• _ACTION ITEM_: Restate the records in full and exactly, with no images included.

(Entries taken from a collection)
· · · ·

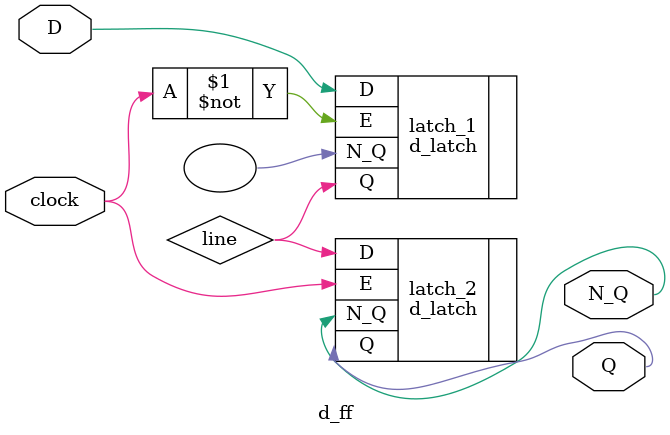
<source format=v>
module d_ff(D, clock, Q, N_Q);

input D;
input clock;
output Q;
output N_Q;

wire line;

d_latch latch_1(.D(D),    .E(~clock), .Q(line), .N_Q());
d_latch latch_2(.D(line), .E(clock),  .Q(Q),    .N_Q(N_Q));
    
endmodule

</source>
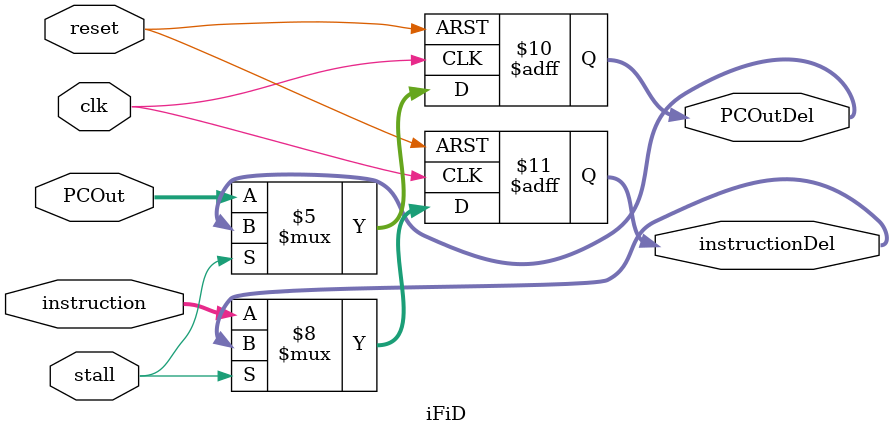
<source format=v>
`timescale 1ns / 1ps


module iFiD(
    input reset,
    input clk,
    input stall,
    input [63:0] PCOut,
    input [31:0] instruction,
    output reg [63:0] PCOutDel,
    output reg [31:0] instructionDel
    );
    always @(posedge clk or posedge reset) begin
    if (reset == 1'b1) begin
        instructionDel = 0; PCOutDel = 0;
    end
    else begin
        if (!stall) begin
            instructionDel = instruction; PCOutDel = PCOut;
       end 
//          else begin
//            instructionDel = 32'b0;
//        end
    end
end
    
endmodule

</source>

· · · ·

• _EXERCISE SOLUTION_:
<source format=v>
module d_ff(D, clock, Q, N_Q);

input D;
input clock;
output Q;
output N_Q;

wire line;

d_latch latch_1(.D(D),    .E(~clock), .Q(line), .N_Q());
d_latch latch_2(.D(line), .E(clock),  .Q(Q),    .N_Q(N_Q));
    
endmodule

</source>
<source format=v>
`timescale 1ns / 1ps


module iFiD(
    input reset,
    input clk,
    input stall,
    input [63:0] PCOut,
    input [31:0] instruction,
    output reg [63:0] PCOutDel,
    output reg [31:0] instructionDel
    );
    always @(posedge clk or posedge reset) begin
    if (reset == 1'b1) begin
        instructionDel = 0; PCOutDel = 0;
    end
    else begin
        if (!stall) begin
            instructionDel = instruction; PCOutDel = PCOut;
       end 
//          else begin
//            instructionDel = 32'b0;
//        end
    end
end
    
endmodule

</source>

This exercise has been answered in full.